What cannot be patented

(Excerpted from The Investor's Desktop Companion: A Guide to Successfully Marketing and Protecting Your Ideas by Richard C. Levy. Visible Ink Press: Chicago, 1991)

Many things are not open to patent protection.

The laws of nature, physical phenomena, and abstract ideas are not patentable subject matter.

A new mineral discovered in the earth or a new plant found in the wild is not patentable subject matter. Likewise, Einstein could not patent his celebrated E=mc2; nor could Newton have patented the law of gravity. Such discoveries are manifestations of nature, free to all people and reserved exclusively to none.

The Atomic Energy Act of 1954 excludes the patenting of inventions useful solely in the utilization of special nuclear material or atomic energy for atomic weapons.

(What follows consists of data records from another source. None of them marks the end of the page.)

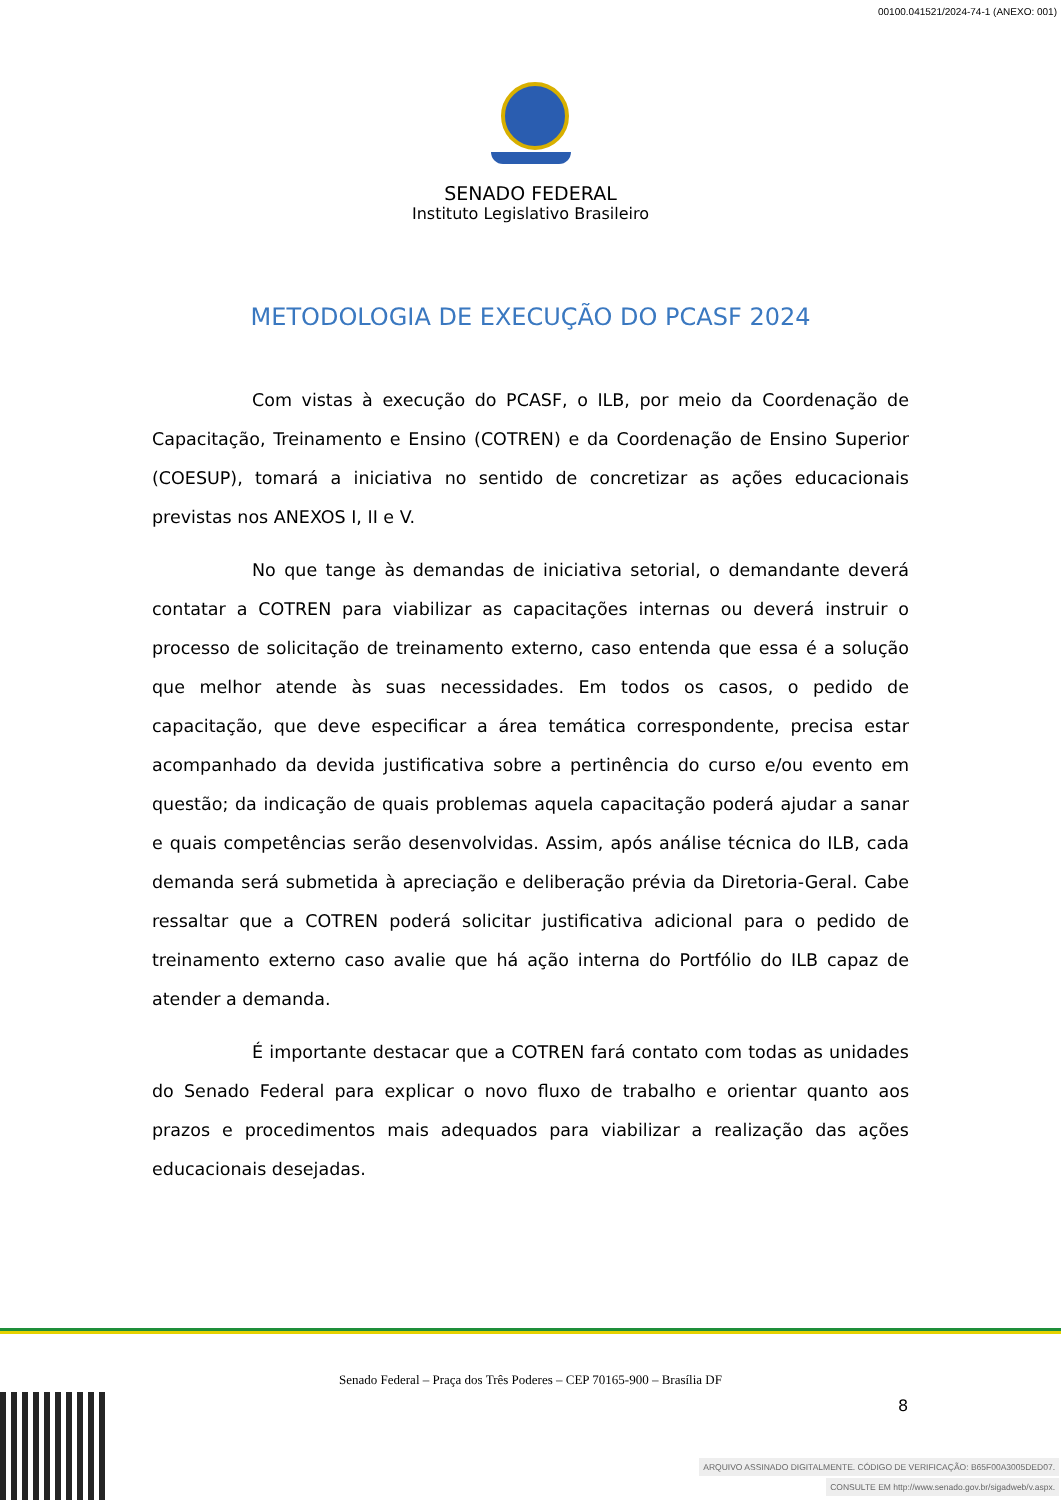00100.041521/2024-74-1 (ANEXO: 001)
SENADO FEDERAL
Instituto Legislativo Brasileiro
METODOLOGIA DE EXECUÇÃO DO PCASF 2024
Com vistas à execução do PCASF, o ILB, por meio da Coordenação de Capacitação, Treinamento e Ensino (COTREN) e da Coordenação de Ensino Superior (COESUP), tomará a iniciativa no sentido de concretizar as ações educacionais previstas nos ANEXOS I, II e V.
No que tange às demandas de iniciativa setorial, o demandante deverá contatar a COTREN para viabilizar as capacitações internas ou deverá instruir o processo de solicitação de treinamento externo, caso entenda que essa é a solução que melhor atende às suas necessidades. Em todos os casos, o pedido de capacitação, que deve especificar a área temática correspondente, precisa estar acompanhado da devida justificativa sobre a pertinência do curso e/ou evento em questão; da indicação de quais problemas aquela capacitação poderá ajudar a sanar e quais competências serão desenvolvidas. Assim, após análise técnica do ILB, cada demanda será submetida à apreciação e deliberação prévia da Diretoria-Geral. Cabe ressaltar que a COTREN poderá solicitar justificativa adicional para o pedido de treinamento externo caso avalie que há ação interna do Portfólio do ILB capaz de atender a demanda.
É importante destacar que a COTREN fará contato com todas as unidades do Senado Federal para explicar o novo fluxo de trabalho e orientar quanto aos prazos e procedimentos mais adequados para viabilizar a realização das ações educacionais desejadas.
Senado Federal – Praça dos Três Poderes – CEP 70165-900 – Brasília DF
8
ARQUIVO ASSINADO DIGITALMENTE. CÓDIGO DE VERIFICAÇÃO: B65F00A3005DED07.
CONSULTE EM http://www.senado.gov.br/sigadweb/v.aspx.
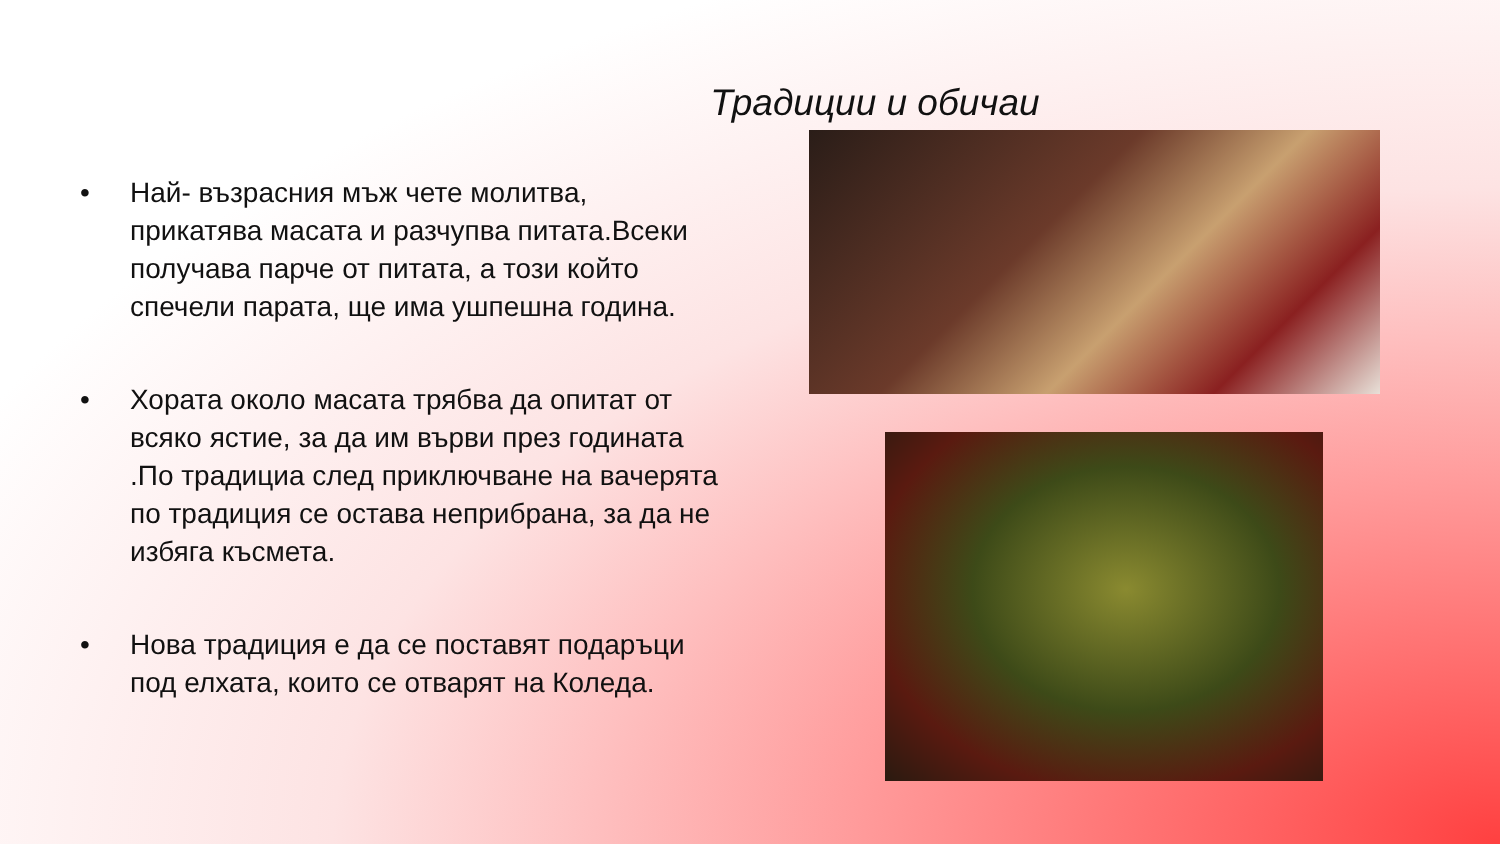Традиции и обичаи
• Най- възрасния мъж чете молитва, прикатява масата и разчупва питата.Всеки получава парче от питата, а този който спечели парата, ще има ушпешна година.
• Хората около масата трябва да опитат от всяко ястие, за да им върви през годината .По традициа след приключване на вачерята по традиция се остава неприбрана, за да не избяга късмета.
• Нова традиция е да се поставят подаръци под елхата, които се отварят на Коледа.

The patent law specifies that the subject matter must be "useful." The term "useful" in this connection refers to the condition that the subject matter has a useful purpose and that also includes functionality, i.e., a machine which will not operate to perform the intended purpose would not be called useful, and therefore would not be granted patent protection.

Interpretations of the statute by the courts have defined the limits of the field of subject matter which can be patented. Thus it has been held that methods of doing business and printed matter cannot be patented.

In the case of mixtures of ingredients, such as medicines, a patent cannot be granted unless the mixture is more than the effect of its components. It is of interest to note that so-called "patent medicines" are generally not patented; the phrase "patent medicine" in this connection does not mean that the medicine has been awarded a patent.